§ WORK ITEM:
Of the lines listed below, return exactly those that run from the line containing "X+352000Y-1928620D03*" through the line containing "X-410000Y-2182620D03*", both included.

Machine-readable hardware designs:

▼

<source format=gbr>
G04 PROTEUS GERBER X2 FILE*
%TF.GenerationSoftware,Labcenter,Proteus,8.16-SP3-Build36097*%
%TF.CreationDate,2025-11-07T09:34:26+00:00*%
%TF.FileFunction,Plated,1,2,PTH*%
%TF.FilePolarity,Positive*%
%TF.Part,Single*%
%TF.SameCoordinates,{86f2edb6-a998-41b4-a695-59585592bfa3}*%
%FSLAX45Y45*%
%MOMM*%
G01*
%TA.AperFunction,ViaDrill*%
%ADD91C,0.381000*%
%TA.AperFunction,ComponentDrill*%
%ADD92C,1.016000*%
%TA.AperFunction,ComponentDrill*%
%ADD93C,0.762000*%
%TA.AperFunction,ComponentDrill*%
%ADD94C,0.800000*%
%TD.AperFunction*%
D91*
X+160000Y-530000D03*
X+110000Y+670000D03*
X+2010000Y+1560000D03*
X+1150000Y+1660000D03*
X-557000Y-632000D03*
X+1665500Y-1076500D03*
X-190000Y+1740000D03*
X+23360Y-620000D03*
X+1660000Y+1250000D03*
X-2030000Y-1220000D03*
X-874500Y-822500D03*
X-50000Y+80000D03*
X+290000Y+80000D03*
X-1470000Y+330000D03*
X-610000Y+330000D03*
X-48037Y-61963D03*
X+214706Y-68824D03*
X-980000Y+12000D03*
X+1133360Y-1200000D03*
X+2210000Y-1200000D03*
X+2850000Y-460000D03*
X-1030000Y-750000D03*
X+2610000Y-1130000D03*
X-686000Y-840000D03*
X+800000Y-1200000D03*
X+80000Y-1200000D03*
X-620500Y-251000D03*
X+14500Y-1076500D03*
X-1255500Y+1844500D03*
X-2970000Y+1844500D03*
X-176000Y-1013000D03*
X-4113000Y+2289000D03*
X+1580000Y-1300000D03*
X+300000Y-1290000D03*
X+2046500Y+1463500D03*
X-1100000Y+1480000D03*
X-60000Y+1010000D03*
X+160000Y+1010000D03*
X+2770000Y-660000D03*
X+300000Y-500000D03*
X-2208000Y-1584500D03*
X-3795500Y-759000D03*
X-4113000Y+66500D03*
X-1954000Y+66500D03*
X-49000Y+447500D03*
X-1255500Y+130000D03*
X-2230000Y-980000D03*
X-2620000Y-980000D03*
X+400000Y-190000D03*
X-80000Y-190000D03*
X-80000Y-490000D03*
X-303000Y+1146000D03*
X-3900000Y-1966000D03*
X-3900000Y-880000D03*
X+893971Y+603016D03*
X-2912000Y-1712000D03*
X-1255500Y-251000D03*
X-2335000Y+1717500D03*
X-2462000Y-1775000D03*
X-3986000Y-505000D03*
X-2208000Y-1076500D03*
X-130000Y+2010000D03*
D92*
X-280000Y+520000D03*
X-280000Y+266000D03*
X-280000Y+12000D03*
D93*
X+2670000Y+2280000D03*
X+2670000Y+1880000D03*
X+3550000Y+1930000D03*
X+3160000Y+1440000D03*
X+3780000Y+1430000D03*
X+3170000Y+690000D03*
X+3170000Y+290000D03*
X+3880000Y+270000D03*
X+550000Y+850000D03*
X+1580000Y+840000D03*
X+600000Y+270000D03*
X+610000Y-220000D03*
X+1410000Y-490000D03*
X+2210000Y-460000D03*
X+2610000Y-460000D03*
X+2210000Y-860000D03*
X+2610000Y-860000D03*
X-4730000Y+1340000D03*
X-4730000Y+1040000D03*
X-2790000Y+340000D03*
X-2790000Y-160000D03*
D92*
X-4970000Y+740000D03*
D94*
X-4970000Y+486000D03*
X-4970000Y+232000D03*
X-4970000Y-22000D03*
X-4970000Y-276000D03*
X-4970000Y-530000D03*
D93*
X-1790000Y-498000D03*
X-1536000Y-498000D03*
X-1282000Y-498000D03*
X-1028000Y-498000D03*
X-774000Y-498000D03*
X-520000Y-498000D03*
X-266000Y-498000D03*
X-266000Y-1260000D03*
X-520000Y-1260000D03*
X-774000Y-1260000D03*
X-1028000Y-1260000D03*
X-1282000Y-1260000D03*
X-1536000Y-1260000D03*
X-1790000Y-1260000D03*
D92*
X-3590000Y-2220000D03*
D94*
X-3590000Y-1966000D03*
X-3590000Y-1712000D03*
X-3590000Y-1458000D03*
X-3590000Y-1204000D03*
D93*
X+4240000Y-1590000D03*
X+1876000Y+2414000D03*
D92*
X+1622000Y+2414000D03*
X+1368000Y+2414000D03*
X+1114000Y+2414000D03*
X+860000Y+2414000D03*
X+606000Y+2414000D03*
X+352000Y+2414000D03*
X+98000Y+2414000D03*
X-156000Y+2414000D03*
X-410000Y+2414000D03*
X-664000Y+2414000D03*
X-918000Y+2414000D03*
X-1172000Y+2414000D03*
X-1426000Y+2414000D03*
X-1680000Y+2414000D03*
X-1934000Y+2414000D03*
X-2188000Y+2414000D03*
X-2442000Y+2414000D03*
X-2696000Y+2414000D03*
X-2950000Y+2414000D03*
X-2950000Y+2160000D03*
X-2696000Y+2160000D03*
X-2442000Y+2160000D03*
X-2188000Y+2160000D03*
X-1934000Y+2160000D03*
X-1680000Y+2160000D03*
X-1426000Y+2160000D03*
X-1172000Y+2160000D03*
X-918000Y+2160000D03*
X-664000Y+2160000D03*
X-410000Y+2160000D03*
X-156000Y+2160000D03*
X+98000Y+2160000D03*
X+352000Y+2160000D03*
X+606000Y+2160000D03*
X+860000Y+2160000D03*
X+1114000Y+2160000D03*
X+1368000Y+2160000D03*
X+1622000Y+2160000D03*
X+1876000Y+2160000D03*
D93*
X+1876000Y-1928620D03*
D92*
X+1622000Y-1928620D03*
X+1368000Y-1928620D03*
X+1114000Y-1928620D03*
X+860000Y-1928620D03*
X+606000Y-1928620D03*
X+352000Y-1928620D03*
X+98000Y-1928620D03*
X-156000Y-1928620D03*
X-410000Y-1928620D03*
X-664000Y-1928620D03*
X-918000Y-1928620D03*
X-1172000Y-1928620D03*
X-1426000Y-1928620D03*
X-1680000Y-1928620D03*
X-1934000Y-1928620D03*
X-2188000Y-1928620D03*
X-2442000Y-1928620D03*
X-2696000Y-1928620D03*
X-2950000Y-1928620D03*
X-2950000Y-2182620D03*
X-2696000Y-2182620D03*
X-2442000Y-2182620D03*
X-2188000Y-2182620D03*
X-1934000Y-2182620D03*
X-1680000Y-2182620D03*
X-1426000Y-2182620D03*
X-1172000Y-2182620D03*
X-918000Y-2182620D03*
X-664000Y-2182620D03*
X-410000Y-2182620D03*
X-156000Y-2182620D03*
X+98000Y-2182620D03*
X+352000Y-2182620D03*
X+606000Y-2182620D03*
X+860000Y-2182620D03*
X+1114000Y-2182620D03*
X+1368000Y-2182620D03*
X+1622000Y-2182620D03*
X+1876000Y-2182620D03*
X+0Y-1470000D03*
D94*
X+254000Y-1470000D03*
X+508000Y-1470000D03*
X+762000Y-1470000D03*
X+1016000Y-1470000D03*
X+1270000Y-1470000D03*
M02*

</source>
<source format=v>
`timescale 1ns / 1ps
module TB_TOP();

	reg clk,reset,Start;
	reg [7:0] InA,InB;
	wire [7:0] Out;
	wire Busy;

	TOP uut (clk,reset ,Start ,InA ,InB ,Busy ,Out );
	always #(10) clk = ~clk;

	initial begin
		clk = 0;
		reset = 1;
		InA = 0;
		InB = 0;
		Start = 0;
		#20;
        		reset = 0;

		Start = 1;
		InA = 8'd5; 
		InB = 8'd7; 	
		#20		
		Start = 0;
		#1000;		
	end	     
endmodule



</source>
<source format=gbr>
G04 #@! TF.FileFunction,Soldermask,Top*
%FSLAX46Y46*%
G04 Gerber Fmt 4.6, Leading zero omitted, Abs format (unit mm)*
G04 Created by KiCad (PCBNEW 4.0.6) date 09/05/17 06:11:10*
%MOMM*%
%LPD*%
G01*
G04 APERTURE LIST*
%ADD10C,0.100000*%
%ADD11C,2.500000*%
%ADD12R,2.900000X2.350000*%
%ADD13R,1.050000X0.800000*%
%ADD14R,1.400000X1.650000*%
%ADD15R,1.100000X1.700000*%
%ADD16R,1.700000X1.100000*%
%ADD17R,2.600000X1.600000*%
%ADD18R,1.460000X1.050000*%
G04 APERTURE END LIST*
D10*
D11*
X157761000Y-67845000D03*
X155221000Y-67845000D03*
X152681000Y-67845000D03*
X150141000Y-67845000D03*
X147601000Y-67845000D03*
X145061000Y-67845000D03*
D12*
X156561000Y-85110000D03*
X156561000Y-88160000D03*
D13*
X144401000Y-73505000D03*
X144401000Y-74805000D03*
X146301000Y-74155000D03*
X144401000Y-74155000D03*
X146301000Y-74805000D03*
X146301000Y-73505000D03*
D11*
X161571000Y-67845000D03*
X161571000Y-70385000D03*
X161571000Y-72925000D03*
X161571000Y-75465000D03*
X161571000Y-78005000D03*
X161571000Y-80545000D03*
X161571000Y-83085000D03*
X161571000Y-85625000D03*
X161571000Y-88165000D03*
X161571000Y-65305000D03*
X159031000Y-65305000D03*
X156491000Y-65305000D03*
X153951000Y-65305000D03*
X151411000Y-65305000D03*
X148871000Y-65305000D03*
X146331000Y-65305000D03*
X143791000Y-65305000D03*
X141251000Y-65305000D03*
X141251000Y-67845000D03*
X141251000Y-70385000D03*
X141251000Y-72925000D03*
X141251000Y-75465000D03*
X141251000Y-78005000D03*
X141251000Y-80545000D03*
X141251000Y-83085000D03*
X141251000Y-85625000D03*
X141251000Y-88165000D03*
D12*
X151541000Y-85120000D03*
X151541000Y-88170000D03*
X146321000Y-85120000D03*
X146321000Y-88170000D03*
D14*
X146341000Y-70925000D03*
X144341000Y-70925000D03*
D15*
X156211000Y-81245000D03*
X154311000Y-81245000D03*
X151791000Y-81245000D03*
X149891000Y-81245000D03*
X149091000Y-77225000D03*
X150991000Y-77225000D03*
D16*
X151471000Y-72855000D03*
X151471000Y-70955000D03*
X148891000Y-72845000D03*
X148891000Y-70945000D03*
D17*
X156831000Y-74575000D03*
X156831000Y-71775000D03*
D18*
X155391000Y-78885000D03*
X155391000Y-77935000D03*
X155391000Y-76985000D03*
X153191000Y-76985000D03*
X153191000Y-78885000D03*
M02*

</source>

▲
▼

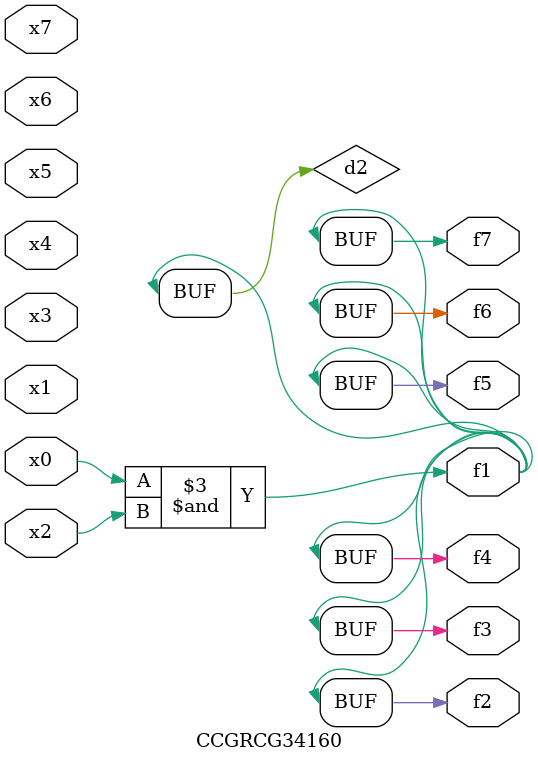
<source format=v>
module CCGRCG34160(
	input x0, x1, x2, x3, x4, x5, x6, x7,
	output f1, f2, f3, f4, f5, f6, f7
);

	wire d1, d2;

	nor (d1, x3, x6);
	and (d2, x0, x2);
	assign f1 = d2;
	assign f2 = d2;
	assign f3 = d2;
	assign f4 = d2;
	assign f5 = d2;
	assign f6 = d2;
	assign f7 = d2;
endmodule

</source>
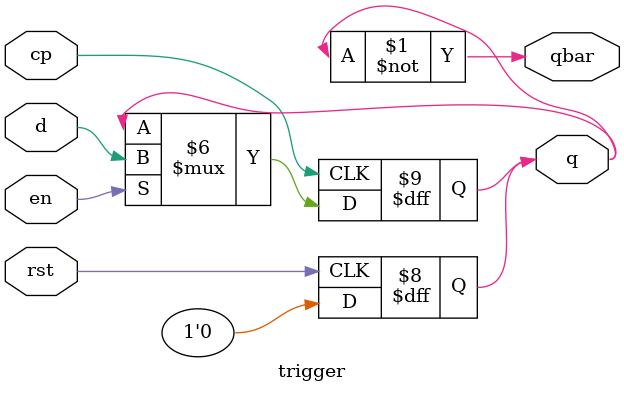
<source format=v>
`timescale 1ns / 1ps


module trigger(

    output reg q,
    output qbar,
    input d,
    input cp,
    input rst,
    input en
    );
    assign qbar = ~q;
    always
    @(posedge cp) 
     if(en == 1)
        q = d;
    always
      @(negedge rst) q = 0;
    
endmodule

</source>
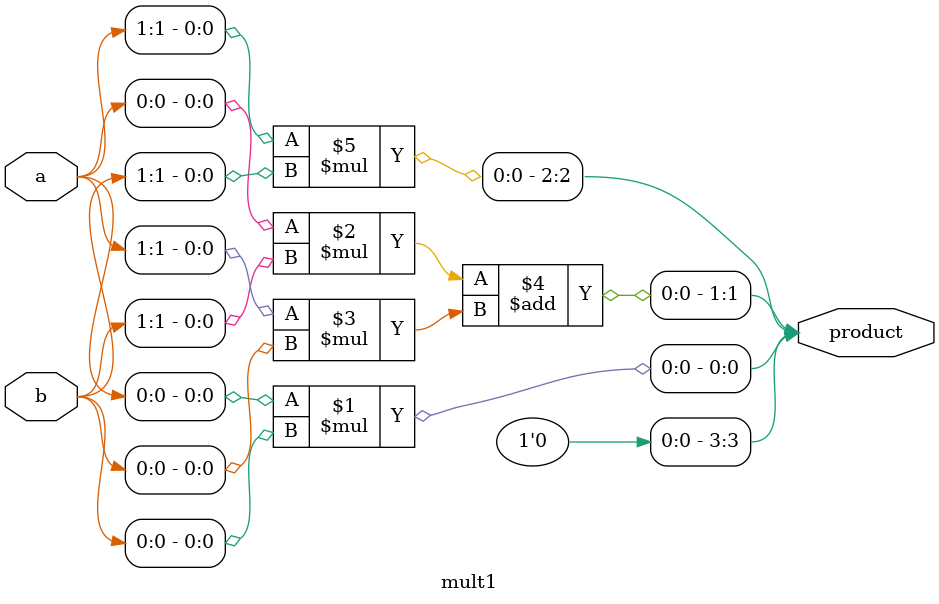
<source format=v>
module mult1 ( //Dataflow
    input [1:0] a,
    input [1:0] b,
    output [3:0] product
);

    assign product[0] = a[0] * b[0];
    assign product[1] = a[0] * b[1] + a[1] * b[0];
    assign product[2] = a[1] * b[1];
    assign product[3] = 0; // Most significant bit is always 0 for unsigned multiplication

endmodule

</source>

▲

§ RESPONSE FOR THIS EXERCISE:
X+352000Y-1928620D03*
X+98000Y-1928620D03*
X-156000Y-1928620D03*
X-410000Y-1928620D03*
X-664000Y-1928620D03*
X-918000Y-1928620D03*
X-1172000Y-1928620D03*
X-1426000Y-1928620D03*
X-1680000Y-1928620D03*
X-1934000Y-1928620D03*
X-2188000Y-1928620D03*
X-2442000Y-1928620D03*
X-2696000Y-1928620D03*
X-2950000Y-1928620D03*
X-2950000Y-2182620D03*
X-2696000Y-2182620D03*
X-2442000Y-2182620D03*
X-2188000Y-2182620D03*
X-1934000Y-2182620D03*
X-1680000Y-2182620D03*
X-1426000Y-2182620D03*
X-1172000Y-2182620D03*
X-918000Y-2182620D03*
X-664000Y-2182620D03*
X-410000Y-2182620D03*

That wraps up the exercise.